*Qué hacer:* Reproduce sin cambios la parte del fragmento sobre la violación como arma de guerra que empieza en «Está demostrado que» y termina en «centenares de niñas.».

*Fragmento dado:*
========

Las mujeres son el principal objetivo del plan diseñado por Putin para castigar a la población. «Todas están expuestas. Tanto las que huyen de los bombardeos para proteger a su familia como las que permanecen en las ciudades ocupadas», asegura la abogada ucraniana.
Usar el cuerpo femenino como diana para causar terror en la población y desmoralizar a quienes integran la resistencia contra el ejército invasor no es nuevo y tampoco exclusivo del conflicto en Ucrania. «Violar sale más económico que usar un Kaláshnikov», asegura sin paños calientes la corresponsal británica del diario The Sunday Times Christina Lamb, que ha recogido decenas de testimonios de mujeres que demuestran que la violación aniquila a las familias y vacía de esperanza a los pueblos.
Su libro Nuestros cuerpos, sus batallas (Principal de los Libros) arranca con la escena de dos chicas que gimotean asustadas ante hombres armados del Dáesh. Están haciendo un sorteo para llevarse a una de ellas como esclava sexual. Cuando leen su nombre, Naima se encoge de miedo. «Me hizo de todo. Me pegó, me obligó a tener relaciones sexuales, me tiró del pelo… Yo me resistía, así que me forzó y me golpeó una y otra vez. Me decía: “Eres mi sabaya” (mi esclava)», contó meses después de su infierno a la periodista en la ciudad de Dohuk, en el norte de Irak.
«Demasiado a menudo se marginan las voces de las mujeres. Además, generalmente, la violación suele estar infradenunciada, y mucho más en la guerra, donde las represalias son probables, la estigmatización es común y las pruebas son difíciles de obtener. A diferencia de los asesinatos, las violaciones no dejan cadáveres y son difíciles de cuantificar», denuncia.
Está demostrado que muchos grupos terroristas la utilizan como una estrategia deliberada para exterminar las etnias rivales o de otra confesión religiosa. Una práctica criminal documentada en Bosnia, Ruanda, Irak, Nigeria, República Centroafricana y ahora en Ucrania. Basta ver el mensaje dirigido a Occidente por parte del portavoz del autoproclamado Estado Islámico, Abu Mohamed al Adnani, cuando entraron en el norte de Irak y en Siria en 2014, donde secuestraron a miles de chicas como Naima: «Conquistaremos vuestra Roma, romperemos vuestras cruces y esclavizaremos a vuestras mujeres», advirtió. Una amenaza similar profirió Boko Haram cuando asaltó pueblos en el norte de Nigeria: «Las venderé en el mercado, en nombre de Alá», declaró Abubakar Shekau, después de secuestrar a centenares de niñas.

========

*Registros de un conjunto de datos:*
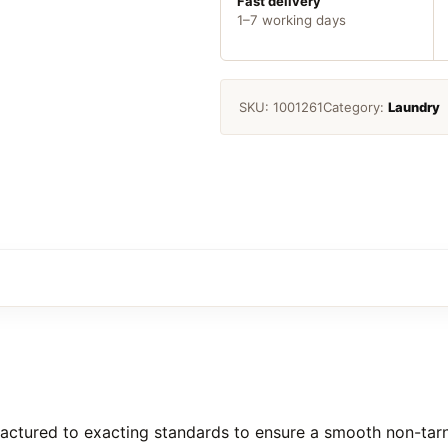
Fast delivery
1–7 working days
SKU:
1001261
Category:
Laundry
ctured to exacting standards to ensure a smooth non-tarni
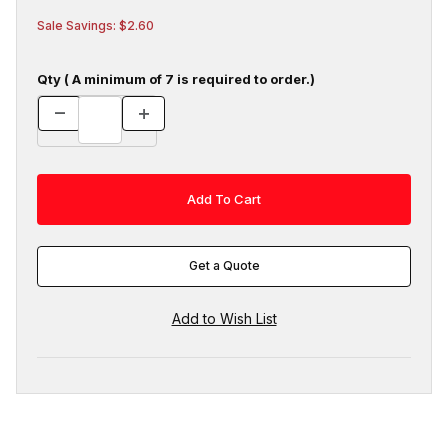
Sale Savings: $2.60
Qty ( A minimum of 7 is required to order.)
Get a Quote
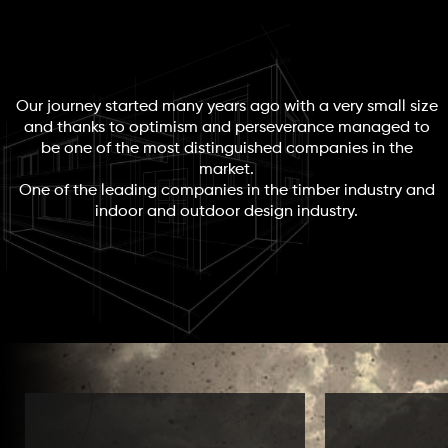
Our journey started many years ago with a very small size
and thanks to optimism and perseverance managed to
be one of the most distinguished companies in the
market.
One of the leading companies in the timber industry and
indoor and outdoor design industry.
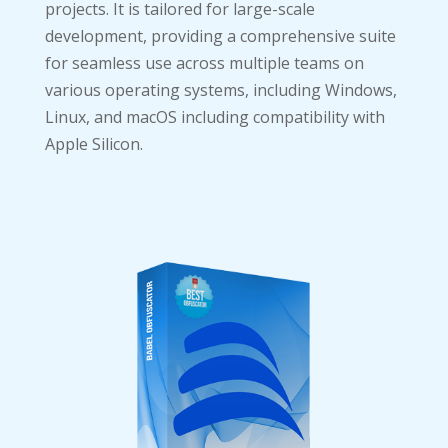
projects. It is tailored for large-scale
development, providing a comprehensive suite
for seamless use across multiple teams on
various operating systems, including Windows,
Linux, and macOS including compatibility with
Apple Silicon.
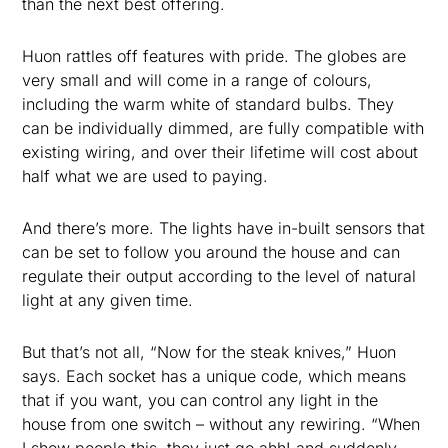
than the next best offering.
Huon rattles off features with pride. The globes are
very small and will come in a range of colours,
including the warm white of standard bulbs. They
can be individually dimmed, are fully compatible with
existing wiring, and over their lifetime will cost about
half what we are used to paying.
And there’s more. The lights have in-built sensors that
can be set to follow you around the house and can
regulate their output according to the level of natural
light at any given time.
But that’s not all, “Now for the steak knives,” Huon
says. Each socket has a unique code, which means
that if you want, you can control any light in the
house from one switch – without any rewiring. “When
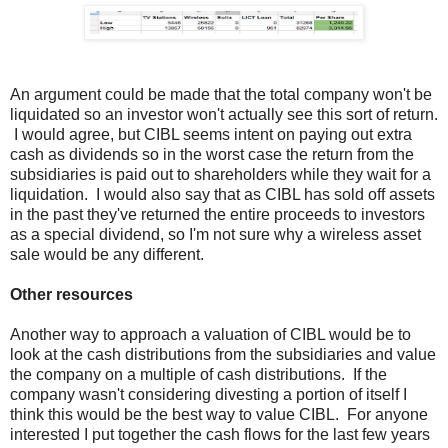
An argument could be made that the total company won't be
liquidated so an investor won't actually see this sort of return.
I would agree, but CIBL seems intent on paying out extra
cash as dividends so in the worst case the return from the
subsidiaries is paid out to shareholders while they wait for a
liquidation. I would also say that as CIBL has sold off assets
in the past they've returned the entire proceeds to investors
as a special dividend, so I'm not sure why a wireless asset
sale would be any different.
Other resources
Another way to approach a valuation of CIBL would be to
look at the cash distributions from the subsidiaries and value
the company on a multiple of cash distributions. If the
company wasn't considering divesting a portion of itself I
think this would be the best way to value CIBL. For anyone
interested I put together the cash flows for the last few years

========

*Problema resuelto:*
Está demostrado que muchos grupos terroristas la utilizan como una estrategia deliberada para exterminar las etnias rivales o de otra confesión religiosa. Una práctica criminal documentada en Bosnia, Ruanda, Irak, Nigeria, República Centroafricana y ahora en Ucrania. Basta ver el mensaje dirigido a Occidente por parte del portavoz del autoproclamado Estado Islámico, Abu Mohamed al Adnani, cuando entraron en el norte de Irak y en Siria en 2014, donde secuestraron a miles de chicas como Naima: «Conquistaremos vuestra Roma, romperemos vuestras cruces y esclavizaremos a vuestras mujeres», advirtió. Una amenaza similar profirió Boko Haram cuando asaltó pueblos en el norte de Nigeria: «Las venderé en el mercado, en nombre de Alá», declaró Abubakar Shekau, después de secuestrar a centenares de niñas.